## EXERCISE
In the data below, set down exactly the lines from the one containing "Figure 16. Distribution" up to and including the one containing "Figure 1. Experimental". Leave the pictures out.

## INFORMATION PROVIDED
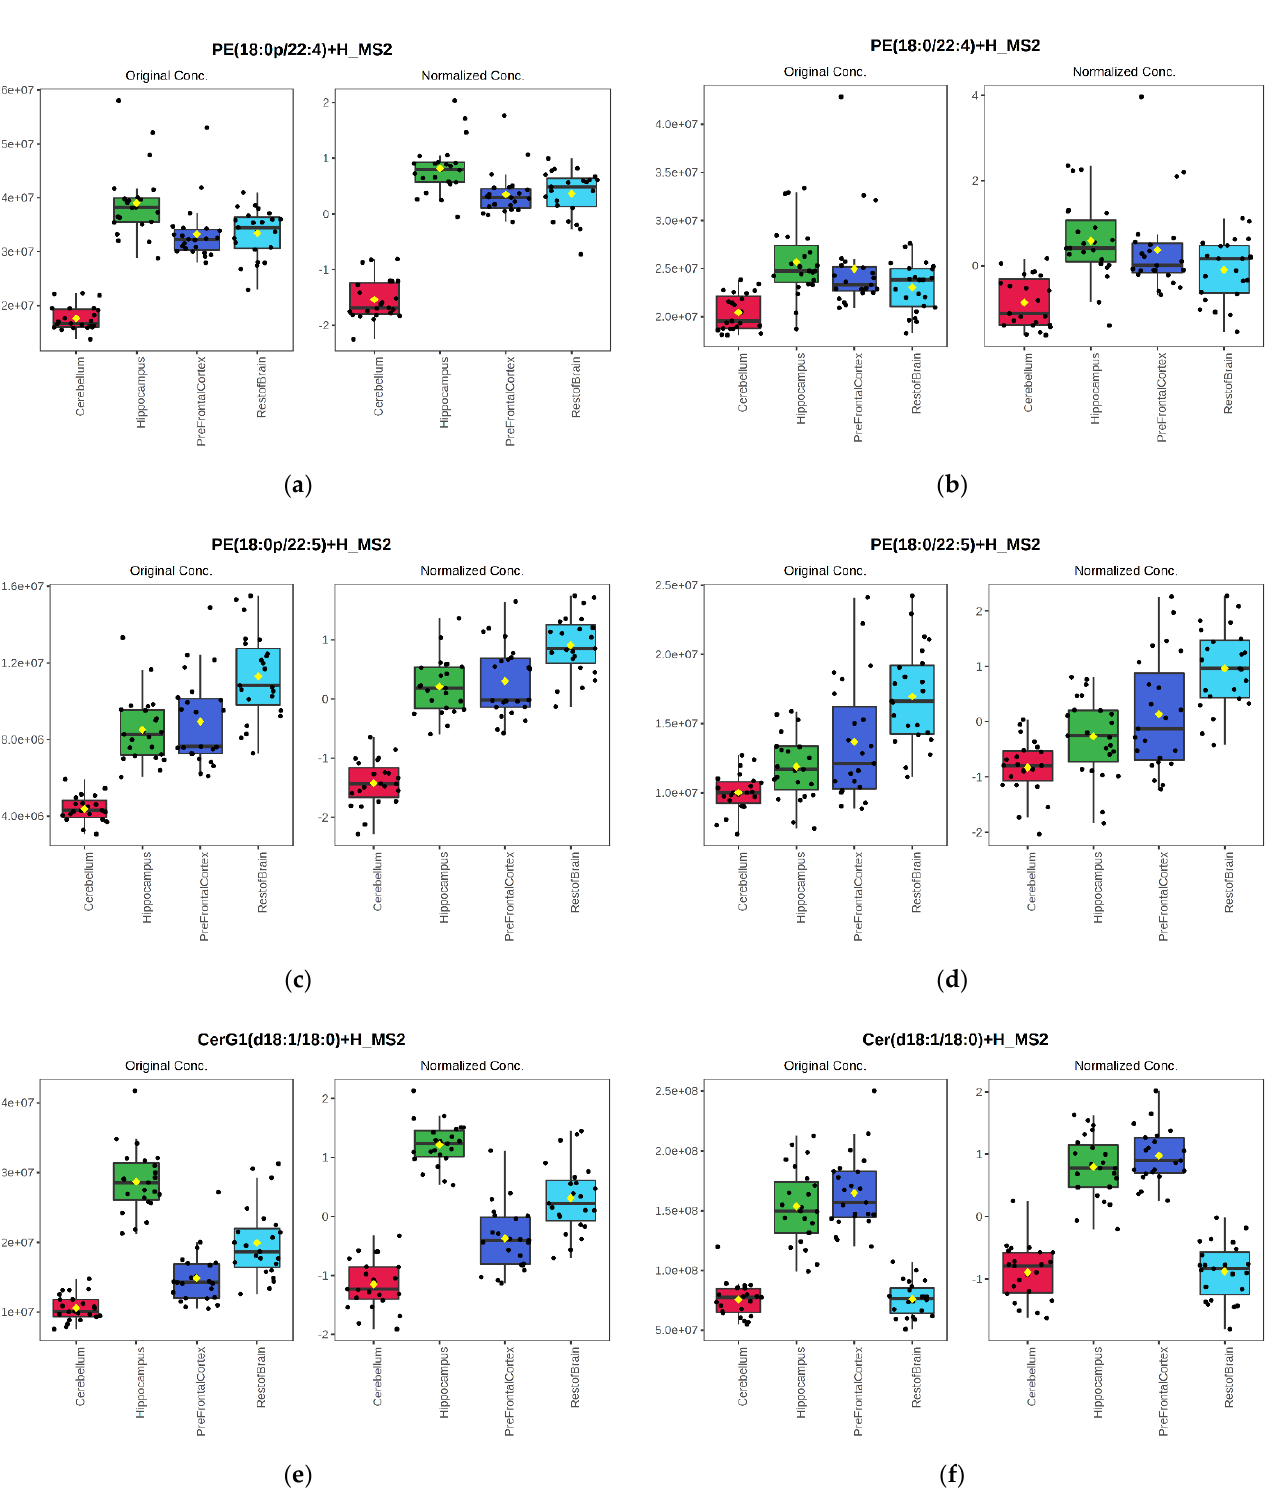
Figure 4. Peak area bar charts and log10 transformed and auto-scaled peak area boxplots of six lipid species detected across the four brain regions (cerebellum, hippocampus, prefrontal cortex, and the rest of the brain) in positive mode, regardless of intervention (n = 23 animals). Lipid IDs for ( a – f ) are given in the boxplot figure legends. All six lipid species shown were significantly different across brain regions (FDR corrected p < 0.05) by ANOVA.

--

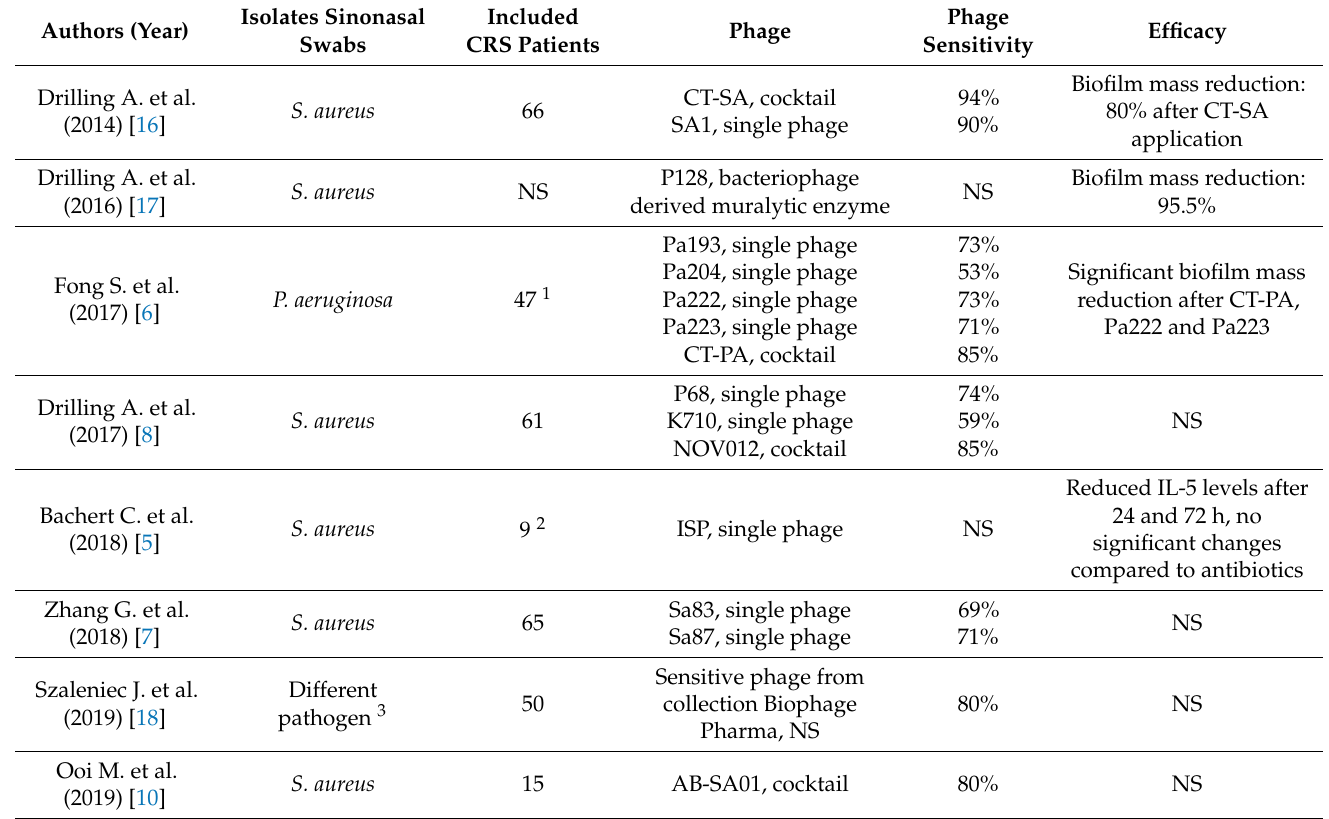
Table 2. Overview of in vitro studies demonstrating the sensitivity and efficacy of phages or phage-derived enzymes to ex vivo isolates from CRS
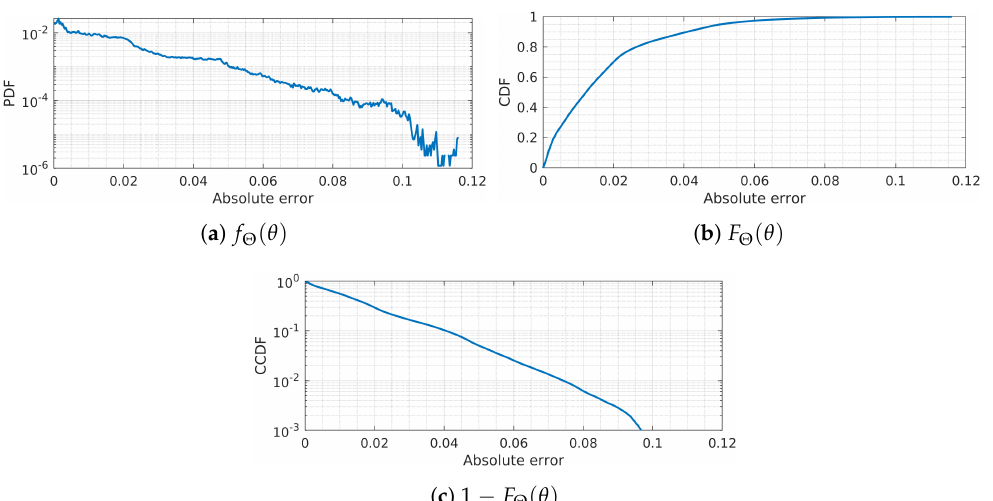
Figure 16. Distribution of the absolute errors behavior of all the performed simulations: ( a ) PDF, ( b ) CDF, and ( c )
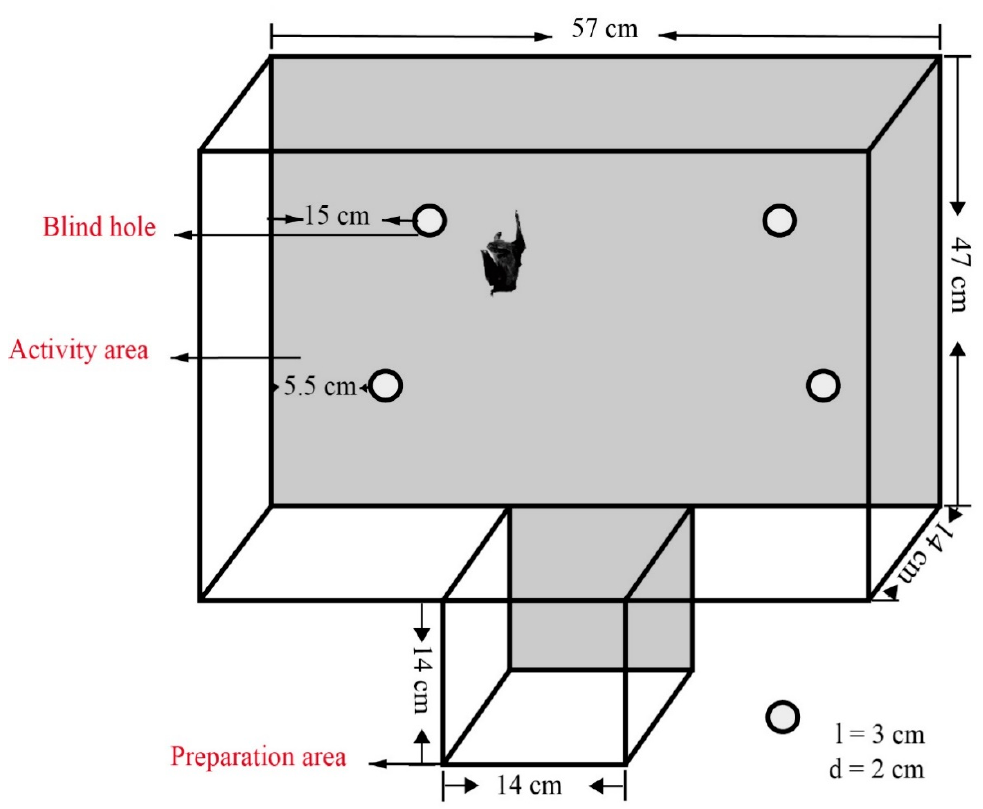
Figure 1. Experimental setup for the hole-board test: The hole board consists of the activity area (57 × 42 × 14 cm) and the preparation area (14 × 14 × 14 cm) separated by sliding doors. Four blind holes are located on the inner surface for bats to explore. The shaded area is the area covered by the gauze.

## ANSWER TO THIS PROBLEM
Figure 16. Distribution of the absolute errors behavior of all the performed simulations: ( a ) PDF, ( b ) CDF, and ( c )
Figure 1. Experimental setup for the hole-board test: The hole board consists of the activity area (57 × 42 × 14 cm) and the preparation area (14 × 14 × 14 cm) separated by sliding doors. Four blind holes are located on the inner surface for bats to explore. The shaded area is the area covered by the gauze.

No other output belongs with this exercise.